Journal 3 / 2017 : Editorial

20.06.2017

Depuis le début de la législation actuelle, le ministre Meisch a annoncé toute une pléthore de mesures allant, pour la plupart, dans le sens d’une diversification du paysage éducatif.

Mais, sous la couverture d’une plus grande autonomie accordée aux établissements scolaires et au nom d’une population de plus en plus diversifiée à laquelle il faut répondre par une offre tout aussi diversifiée, le ministre Meisch ne participe en fait qu’au démontage, sournois mais efficace, de l’école publique et fait entrer, à pas de géant, la privatisation et la marchandisation dans l’espace éducatif.

Pour y arriver, le ministre Meisch est aidé par les « on-dit » sur l’image dégradée de l’école publique enrôlée dans une spirale d’échecs scolaires, de dégradation du niveau général des élèves, d’accroissement des inégalités, …, « on-dit » dispersés à rythme régulier aussi bien par le monde politique qu’économique et relayé par la plupart des médias, « on-dit » qui provoquent un sentiment d’incompréhension et de désapprobation des parents à l’égard de cette école publique et une attirance de plus en plus prononcée en faveur d’un enseignement privé fait sur mesure.

A l’avenir, si nous n’y prenons garde, d’une école à l’autre, nous serons exposés à une déréglementation de plus en plus poussée de l’enseignement tel que nous le connaissons aujourd’hui.
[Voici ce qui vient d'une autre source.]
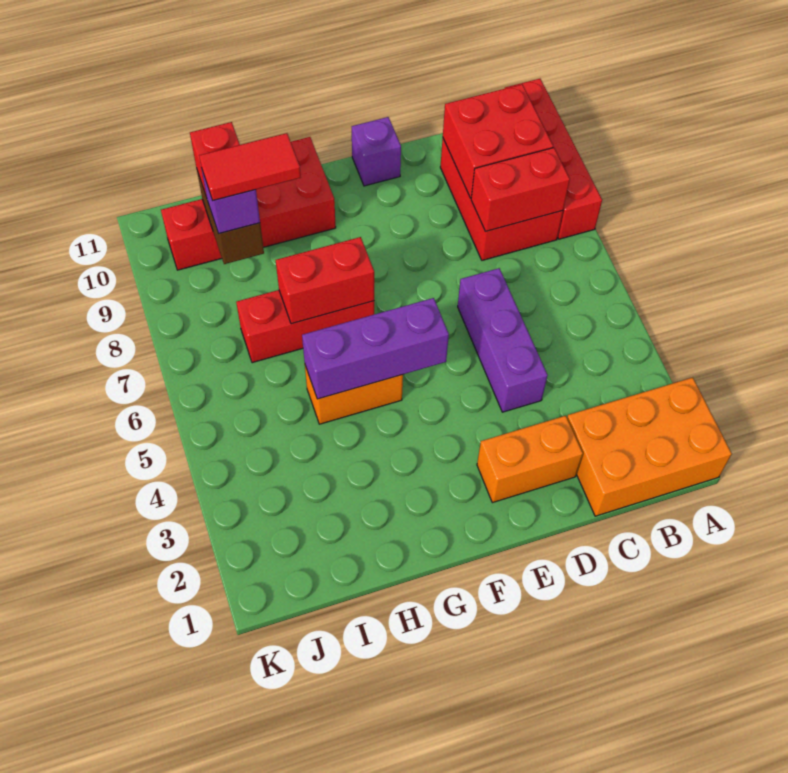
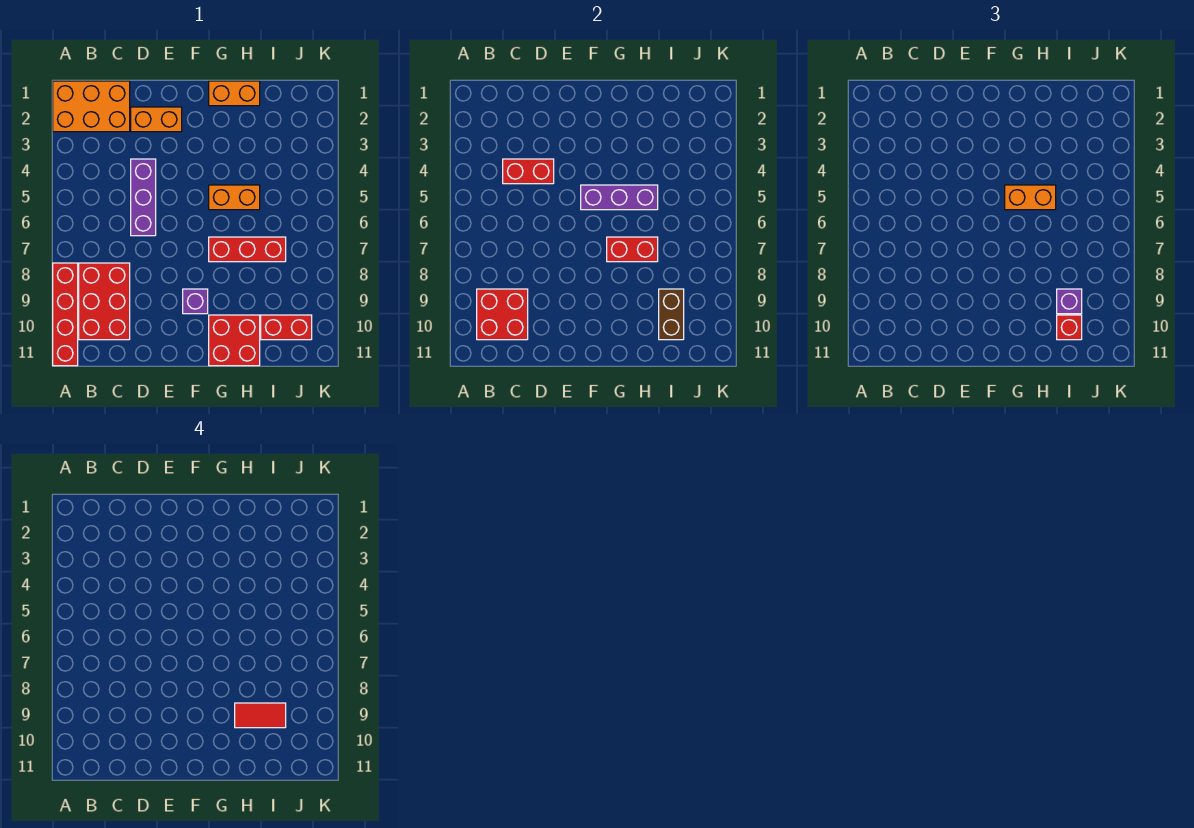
red 1x2 brick [471,148,570,232] -> red 1x2 brick moved to [503,159,554,184]
purple 1x1 brick [352,117,401,186] -> purple 1x1 brick moved to [183,289,208,314]
none -> orange 1x2 brick [209,81,260,106]
none -> orange 1x2 brick [1005,185,1056,210]

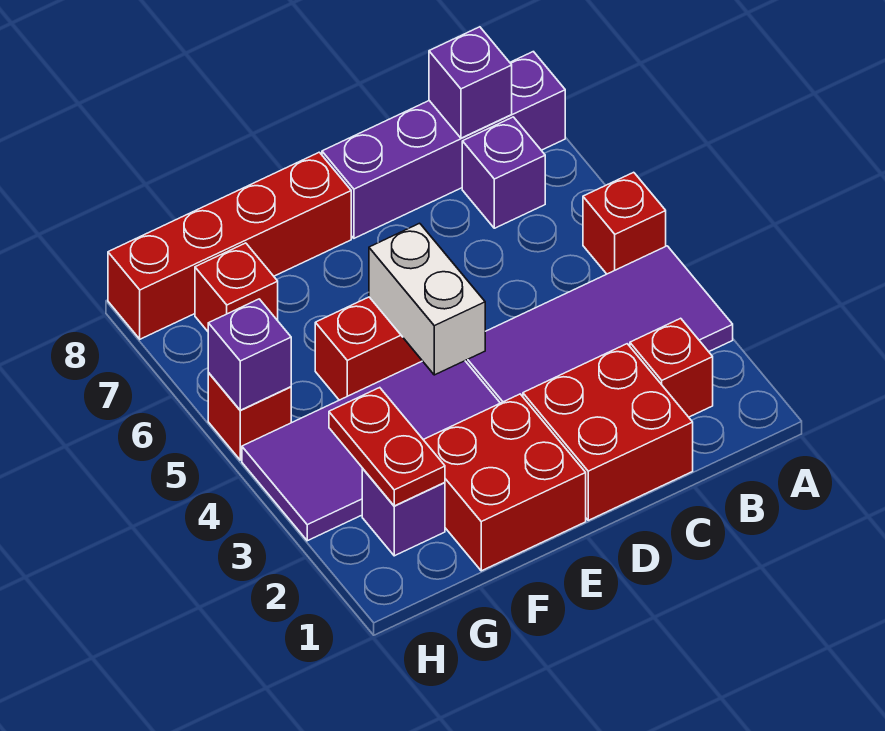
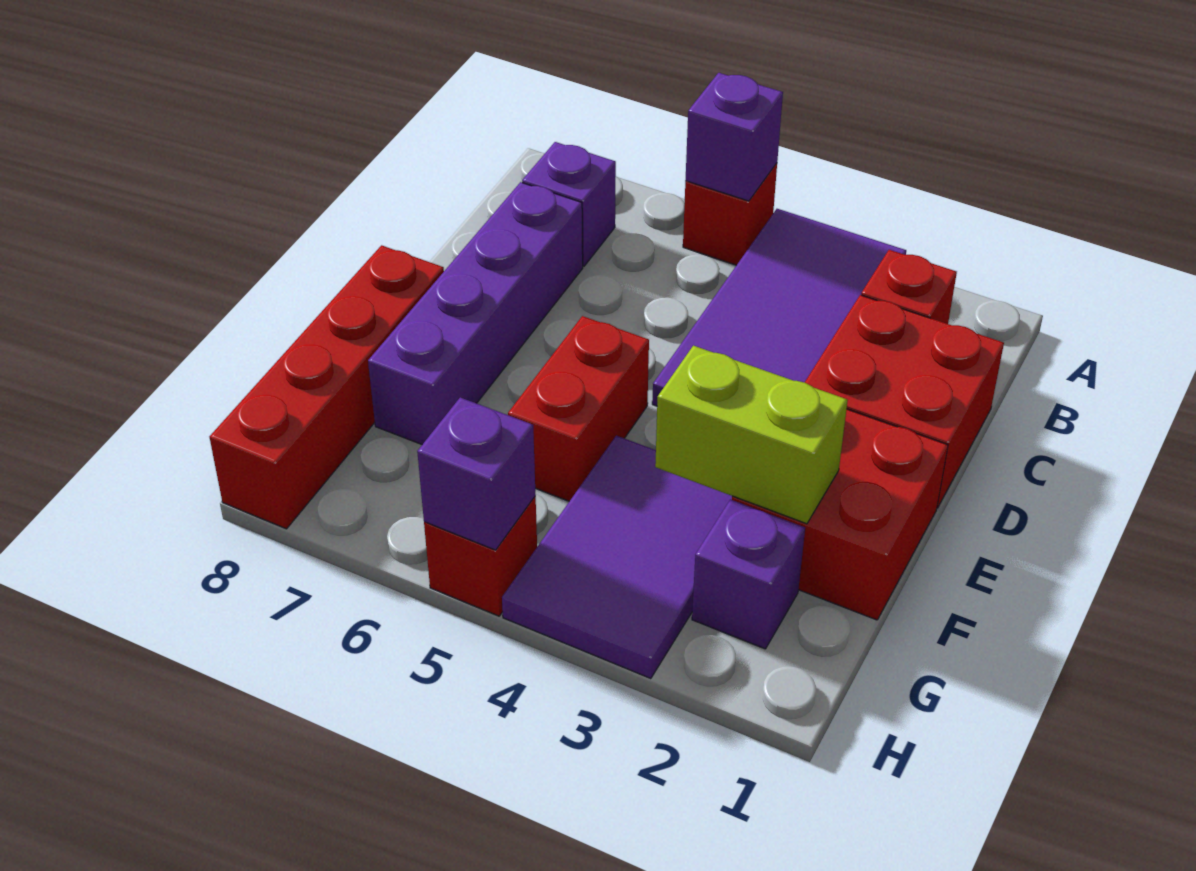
purple 1x4 brick [322,52,565,238] -> purple 1x4 brick moved to [368,182,583,445]
purple 1x1 brick [429,27,512,138] -> purple 1x1 brick moved to [685,73,783,201]
purple 2x4 tile [242,361,500,541] -> purple 2x3 tile [502,436,732,679]
white 1x2 brick [369,223,485,375] -> none
none -> lime 1x2 brick [655,346,848,524]
red 1x2 plate [329,388,445,506] -> none
red 1x1 brick [195,243,278,331] -> none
Le risque est réel d’aboutir à un grand marché lucratif de l’éducation, dans lequel on s’orienterait non plus en fonction du lieu, mais plutôt en fonction des croyances, de l’idéologie, du statut social, de la nationalité, de la langue maternelle, … Bientôt, c’en sera fini de l’école publique, ouverte à toutes et à tous, qu’importe le statut social, l’origine, la croyance, … remplacée qu’elle sera par des écoles qui, au cas par cas, répondront mieux à tel ou tel besoin, à telle ou telle vision de la société.

A quand les premières écoles privées pour musulmans, pour juifs, pour ceux qui veulent être alphabétisés en français, en anglais, en allemand, en portugais, en serbo-croate et à qui dit mieux ?

A quand les premières écoles privées confessionnelles qui n’auront plus besoin de se conforter aux programmes officiels, poussées par l’orientation de la récente réforme de l’enseignement secondaire et de l’autonomie poussée des lycées qui feront que même nos lycées publics actuels n’auront plus besoin de respecter à la lettre les programmes nationaux.

A quand les écoles privées gérées par des communautés religieuses qui proposeront des contenus erronés, tendancieux, qui éviteront des pans entiers du savoir, que ce soit au niveau des sciences, de l’histoire, des arts, … ?

A quand le développement de toutes sortes d’écoles « libres » à la façon des « charter schools » américaines ou des « free schools » anglaises ?

A quand l’entrée du secteur privé et des fonds d’investissement dans le financement de l’éducation ?

A quand le moment crucial où une majorité de parents sera convaincue de la supériorité de l’éducation privée par rapport à l’éducation publique et qu’ils accepteront sans brancher de payer grassement pour le bien-être futur de leur progéniture ?

Nous sommes à l’aube d’un démantèlement massif de l’école publique et du vivre-ensemble. Deux conceptions s’affrontent aujourd’hui : soit l’éducation, perçue comme un bien commun accessible à tous, soit l’éducation perçue comme un service pour lequel on est prêt à payer, un bien de consommation comme un autre.

L’école publique, une éducation gratuite pour tous et tournée vers l’excellence, voilà un « acquis » pour lequel nos ancêtres se sont longtemps battus. Ne nous laissons pas faire. L’école publique vaut la peine d’être défendue. Il y va de notre avenir et de notre conception d’une société juste et égalitaire.

L’éducation n’est pas une marchandise. Elle n’est pas à vendre. Elle nous appartient à tous et c’est tous ensemble que nous devons la défendre, que nous allons la défendre.